Se da así una interdependencia y reciprocidad entre las personas y la sociedad: todo lo que se realiza en favor de la persona es también un servicio prestado a la sociedad, y todo lo que se realiza en favor de la sociedad acaba siendo en beneficio de la persona. Por eso, el trabajo apostólico de los fieles laicos en el orden temporal reviste siempre e inseparablemente el significado del servicio al individuo en su unicidad e irrepetibilidad, y del servicio a todos los hombres.

Ahora bien, la expresión primera y originaria de la dimensión social de la persona es el matrimonio y la familia: “Pero Dios no creó al hombre en solitario: desde el principio ‘los hizo hombre y mujer’ (Gén 1, 27), y esta sociedad de hombre y mujer es la expresión primera de la comunión entre personas humanas” (145). Jesús se ha preocupado de restituir al matrimonio su entera dignidad y a la familia su solidez (cfr. Mt 19, 3-9); y San Pablo ha mostrado la profunda relación del matrimonio con el misterio de Cristo y de la Iglesia (cfr. Ef 5, 22-6, 4; Col 3, 18-21; 1 Ped 3, 1-7).

El matrimonio y la familia constituyen el primer campo para el compromiso social de los fieles laicos. Es un compromiso que sólo puede llevarse a cabo adecuadamente teniendo la convicción del valor único e insustituible de la familia para el desarrollo de la sociedad y de la misma Iglesia.

La familia es la célula fundamental de la sociedad, cuna de la vida y del amor en la que el hombre “nace” y “crece”. Se ha de reservar a esta comunidad una solicitud privilegiada, sobre todo cada vez que el egoísmo humano, las campañas antinatalistas, las políticas totalitarias, y también las situaciones de pobreza y de miseria física, cultural y moral, además de la mentalidad hedonista y consumista, hacen cegar las fuentes de la vida, mientras las ideologías y los diversos sistemas, junto a formas de desinterés y desamor, atentan contra la función educativa propia de la familia.

——————————

Tareas a realizar:
A - Responde estas preguntas sobre el fragmento acerca de la familia:
(i) ¿Cuál es la expresión primera y originaria de la dimensión social de la persona?
(ii) ¿Qué constituyen el matrimonio y la familia para el compromiso social de los fieles laicos?
(iii) ¿Qué se preocupó Jesús de restituir al matrimonio y a la familia?
B - Continúa el fragmento acerca de la familia a partir de su última oración.
Las entradas provienen de otra fuente.

Datos mostrados:
——————————

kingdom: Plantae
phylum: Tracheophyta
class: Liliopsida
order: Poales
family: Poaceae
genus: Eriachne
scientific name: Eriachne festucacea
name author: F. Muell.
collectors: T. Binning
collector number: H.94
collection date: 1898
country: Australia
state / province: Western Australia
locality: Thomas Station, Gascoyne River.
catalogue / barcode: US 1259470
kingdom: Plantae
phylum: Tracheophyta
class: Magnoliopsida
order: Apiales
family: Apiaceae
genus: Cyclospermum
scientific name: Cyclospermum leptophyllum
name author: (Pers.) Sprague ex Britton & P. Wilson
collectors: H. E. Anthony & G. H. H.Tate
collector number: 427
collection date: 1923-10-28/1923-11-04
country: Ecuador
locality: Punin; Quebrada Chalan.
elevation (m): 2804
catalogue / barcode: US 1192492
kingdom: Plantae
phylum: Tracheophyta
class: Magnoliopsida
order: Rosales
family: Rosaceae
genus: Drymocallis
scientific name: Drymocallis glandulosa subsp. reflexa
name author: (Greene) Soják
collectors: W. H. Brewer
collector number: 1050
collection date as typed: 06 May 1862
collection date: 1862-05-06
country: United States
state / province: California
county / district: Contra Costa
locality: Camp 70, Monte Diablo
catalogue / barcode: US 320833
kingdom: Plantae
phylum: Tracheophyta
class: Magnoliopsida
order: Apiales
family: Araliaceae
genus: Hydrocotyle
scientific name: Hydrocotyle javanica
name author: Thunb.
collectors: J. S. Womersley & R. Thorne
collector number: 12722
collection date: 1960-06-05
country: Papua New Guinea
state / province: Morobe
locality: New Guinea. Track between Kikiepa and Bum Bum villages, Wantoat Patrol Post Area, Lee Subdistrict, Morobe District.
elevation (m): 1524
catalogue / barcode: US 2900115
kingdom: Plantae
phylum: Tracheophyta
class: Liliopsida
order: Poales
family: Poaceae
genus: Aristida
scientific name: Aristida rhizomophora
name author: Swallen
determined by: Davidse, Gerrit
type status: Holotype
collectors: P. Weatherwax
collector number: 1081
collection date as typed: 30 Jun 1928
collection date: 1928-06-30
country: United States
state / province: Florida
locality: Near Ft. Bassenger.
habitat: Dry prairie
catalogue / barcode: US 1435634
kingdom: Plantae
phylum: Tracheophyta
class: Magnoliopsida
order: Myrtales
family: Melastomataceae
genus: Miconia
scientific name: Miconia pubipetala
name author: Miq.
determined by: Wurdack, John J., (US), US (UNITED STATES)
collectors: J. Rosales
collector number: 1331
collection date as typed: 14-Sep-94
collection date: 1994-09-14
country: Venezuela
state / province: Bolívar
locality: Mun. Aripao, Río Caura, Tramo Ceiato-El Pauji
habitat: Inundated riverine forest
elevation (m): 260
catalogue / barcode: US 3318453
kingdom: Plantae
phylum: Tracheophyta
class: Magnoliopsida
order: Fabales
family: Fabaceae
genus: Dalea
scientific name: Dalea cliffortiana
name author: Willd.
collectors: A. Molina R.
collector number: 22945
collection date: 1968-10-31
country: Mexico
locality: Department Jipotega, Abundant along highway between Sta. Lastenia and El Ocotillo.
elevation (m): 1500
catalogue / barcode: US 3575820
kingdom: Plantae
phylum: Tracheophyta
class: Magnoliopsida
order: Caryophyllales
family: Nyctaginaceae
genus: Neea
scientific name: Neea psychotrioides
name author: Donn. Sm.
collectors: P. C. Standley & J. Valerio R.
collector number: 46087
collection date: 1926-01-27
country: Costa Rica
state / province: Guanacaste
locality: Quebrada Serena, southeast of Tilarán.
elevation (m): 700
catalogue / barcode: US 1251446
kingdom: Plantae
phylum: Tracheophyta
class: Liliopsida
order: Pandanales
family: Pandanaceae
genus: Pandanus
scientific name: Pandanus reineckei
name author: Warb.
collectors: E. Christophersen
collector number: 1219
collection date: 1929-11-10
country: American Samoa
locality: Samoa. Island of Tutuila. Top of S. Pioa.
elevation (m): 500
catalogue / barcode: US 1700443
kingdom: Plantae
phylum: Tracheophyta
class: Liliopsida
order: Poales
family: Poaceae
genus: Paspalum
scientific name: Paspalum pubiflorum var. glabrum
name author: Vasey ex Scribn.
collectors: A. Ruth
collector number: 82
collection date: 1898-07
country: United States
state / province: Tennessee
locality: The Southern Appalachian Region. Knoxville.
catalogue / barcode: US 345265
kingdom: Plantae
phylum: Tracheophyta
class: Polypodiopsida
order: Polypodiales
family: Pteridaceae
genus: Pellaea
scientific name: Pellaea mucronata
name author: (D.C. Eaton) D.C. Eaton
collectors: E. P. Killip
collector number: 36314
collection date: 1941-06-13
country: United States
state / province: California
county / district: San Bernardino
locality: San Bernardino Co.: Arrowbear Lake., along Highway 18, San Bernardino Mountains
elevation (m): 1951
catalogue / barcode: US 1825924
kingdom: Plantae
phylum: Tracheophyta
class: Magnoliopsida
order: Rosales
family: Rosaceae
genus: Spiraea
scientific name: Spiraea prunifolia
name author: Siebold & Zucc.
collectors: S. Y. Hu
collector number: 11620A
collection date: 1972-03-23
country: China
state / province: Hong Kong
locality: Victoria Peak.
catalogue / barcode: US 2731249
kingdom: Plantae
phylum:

——————————

Resultados por tarea:
A -
(i) El matrimonio y la familia.
(ii) El primer campo para ese compromiso.
(iii) Al matrimonio, su entera dignidad; a la familia, su solidez.

B -
Urge, por tanto, una labor amplia, profunda y sistemática, sostenida no sólo por la cultura, sino también por medios económicos e instrumentos legislativos, dirigida a asegurar a la familia su papel de lugar primario de “humanización” de la persona y de la sociedad.

El compromiso apostólico de los fieles laicos con la familia es ante todo el de convencer a la misma familia de su identidad de primer núcleo social de base y de su original papel en la sociedad, para que se convierta cada vez más en protagonista activa y responsable del propio crecimiento y de la propia participación en la vida social. De este modo, la familia podrá y deberá exigir a todos –comenzando por las autoridades públicas– el respeto a los derechos que, salvando la familia, salvan la misma sociedad.

Todo lo que está escrito en la Exhortación Familiaris consortio sobre la participación de la familia en el desarrollo de la sociedad (146) y todo lo que la Santa Sede, a invitación del Sínodo de los Obispos de 1980, ha formulado con la “Carta de los Derechos de la Familia”, representa un programa operativo, completo y orgánico para todos aquellos fieles laicos que, por distintos motivos, están implicados en la promoción de los valores y exigencias de la familia; un programa cuya ejecución ha de urgirse con tanto mayor sentido de oportunidad y decisión, cuanto más graves se hacen las amenazas a la estabilidad y fecundidad de la familia, y cuanto más presiona y más sistemático se hace el intento de marginar la familia y de quitar importancia a su peso social.

Como demuestra la experiencia, la civilización y la cohesión de los pueblos depende sobre todo de la calidad humana de sus familias. Por eso, el compromiso apostólico orientado en favor de la familia adquiere un incomparable valor social. Por su parte, la Iglesia está profundamente convencida de ello, sabiendo perfectamente que “el futuro de la humanidad pasa a través de la familia” (147).

144. CONC. OECUM. VAT. II, Const. past. de Ecclesia in mundo huius temporis, Gaudium et spes, 24.

145. CONC. OECUM. VAT. II, Const. past. de Ecclesia in mundo huius temporis, Gaudium et spes, 12 [1965 12 07c/12].

146. Cfr. IOANNES PAULUS II, Adhort. Ap. Familiaris consortio, 42-48:AAS 74 (1982) 134-140 [1981 11 22/42-48].

147. Ibid., 86: AAS 74 (1982) 188 [1981 11 22/86].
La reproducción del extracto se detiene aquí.